What is being asked
Could you set down exactly the lines that start at the one containing "right hip: (702, 779)" and end at the final line of the material below?

Material provided
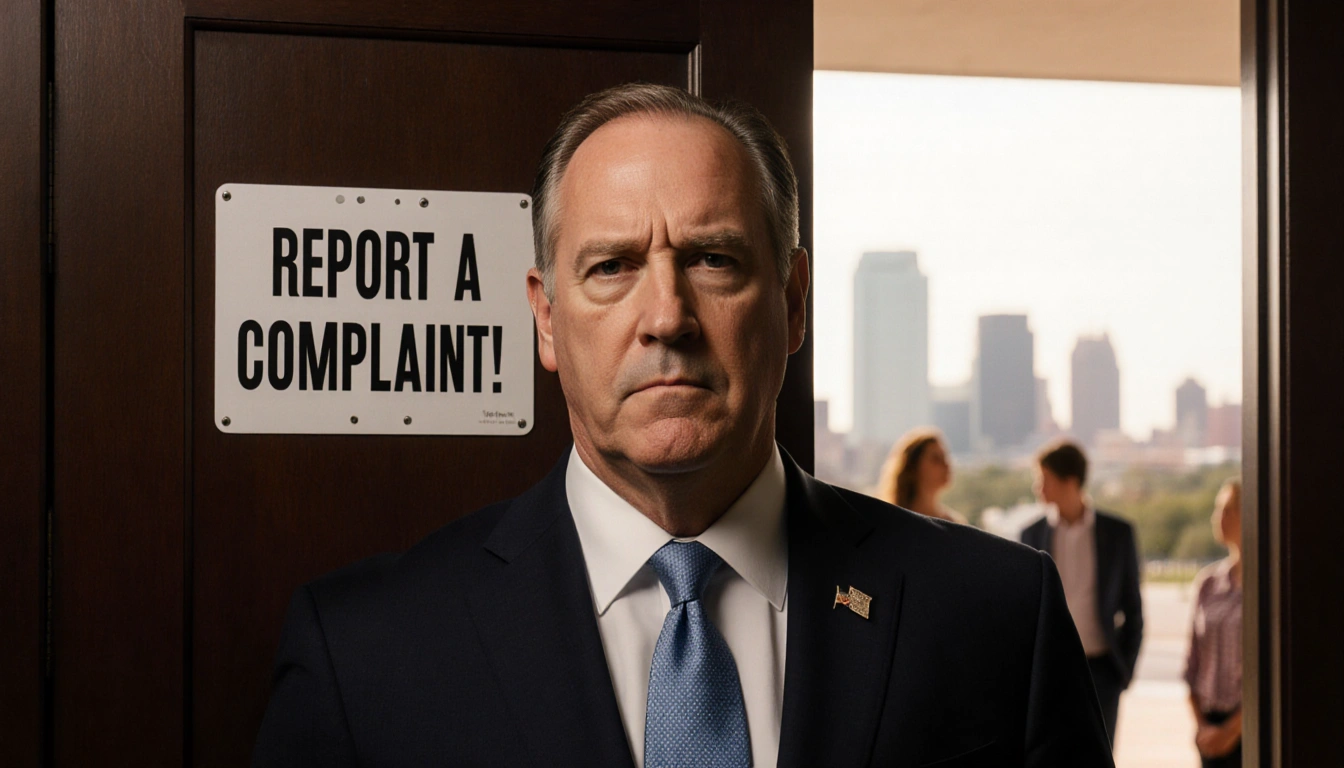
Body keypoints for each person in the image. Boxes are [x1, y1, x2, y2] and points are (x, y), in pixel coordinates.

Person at [252, 83, 1114, 767]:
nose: (667, 316)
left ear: (794, 302)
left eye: (713, 259)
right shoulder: (363, 653)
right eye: (612, 266)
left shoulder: (997, 617)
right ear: (546, 319)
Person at [1020, 440, 1144, 748]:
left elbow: (1134, 608)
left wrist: (1123, 672)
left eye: (1043, 478)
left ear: (1069, 481)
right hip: (1050, 670)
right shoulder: (1031, 535)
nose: (1038, 488)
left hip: (1102, 672)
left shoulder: (1118, 533)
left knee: (1098, 757)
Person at [1184, 479, 1243, 767]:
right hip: (1208, 727)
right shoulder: (1207, 583)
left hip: (1250, 727)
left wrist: (1233, 731)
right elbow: (1192, 662)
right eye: (1218, 509)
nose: (1218, 518)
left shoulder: (1267, 588)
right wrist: (1202, 727)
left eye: (1229, 509)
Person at [876, 428, 967, 524]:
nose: (946, 464)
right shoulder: (892, 520)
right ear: (913, 467)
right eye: (936, 459)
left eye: (945, 457)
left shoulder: (954, 523)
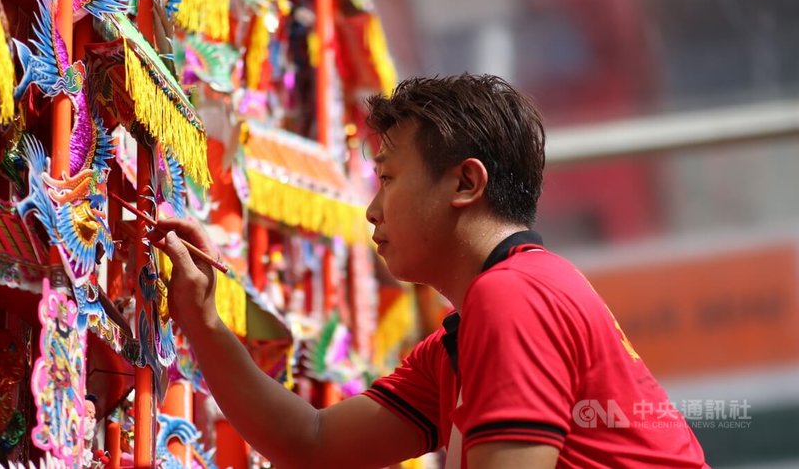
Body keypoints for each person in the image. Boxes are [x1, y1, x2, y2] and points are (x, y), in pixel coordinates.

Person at [156, 74, 708, 468]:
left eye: (389, 178)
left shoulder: (513, 296)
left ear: (466, 184)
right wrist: (203, 321)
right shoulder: (474, 329)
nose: (372, 209)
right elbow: (313, 441)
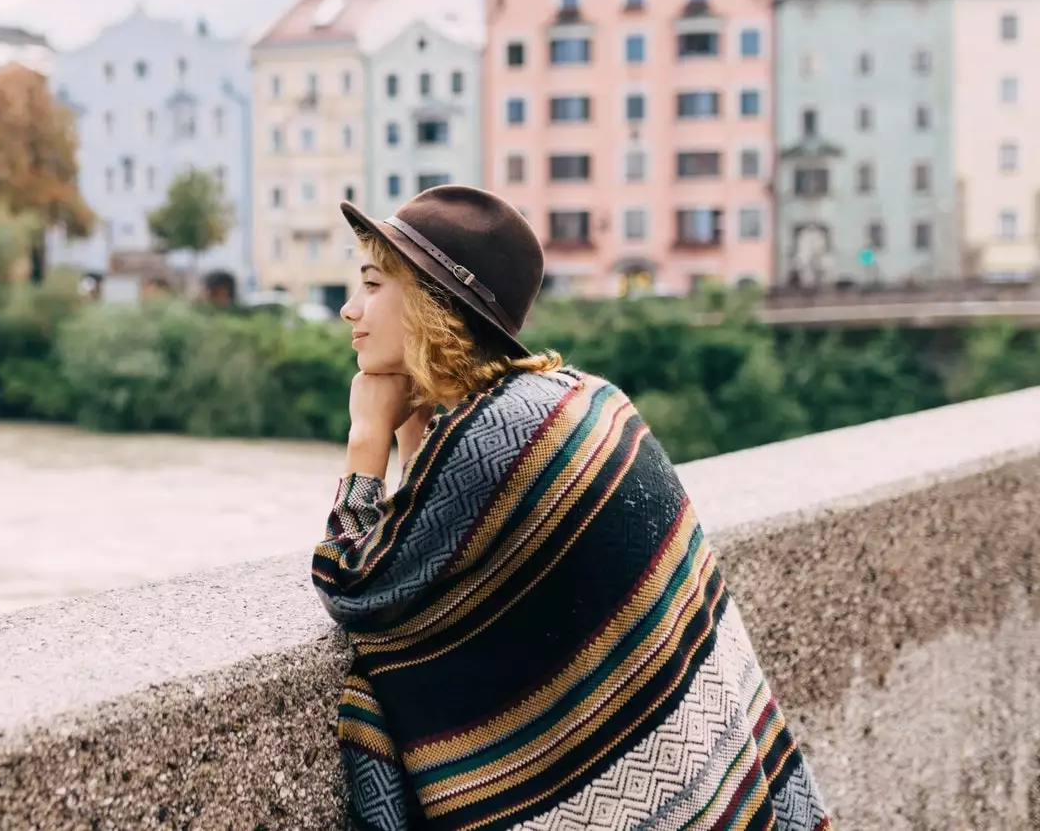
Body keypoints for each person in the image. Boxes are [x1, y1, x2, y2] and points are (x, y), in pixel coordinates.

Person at [313, 185, 830, 831]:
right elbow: (434, 547)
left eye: (372, 285)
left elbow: (358, 581)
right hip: (702, 779)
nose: (348, 309)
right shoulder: (574, 398)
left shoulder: (489, 442)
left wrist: (367, 439)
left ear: (430, 303)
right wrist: (415, 431)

Answer for this exercise
right hip: (702, 779)
nose: (348, 309)
right shoulder: (574, 398)
left shoulder: (489, 442)
left wrist: (367, 439)
left ear: (430, 303)
right wrist: (415, 431)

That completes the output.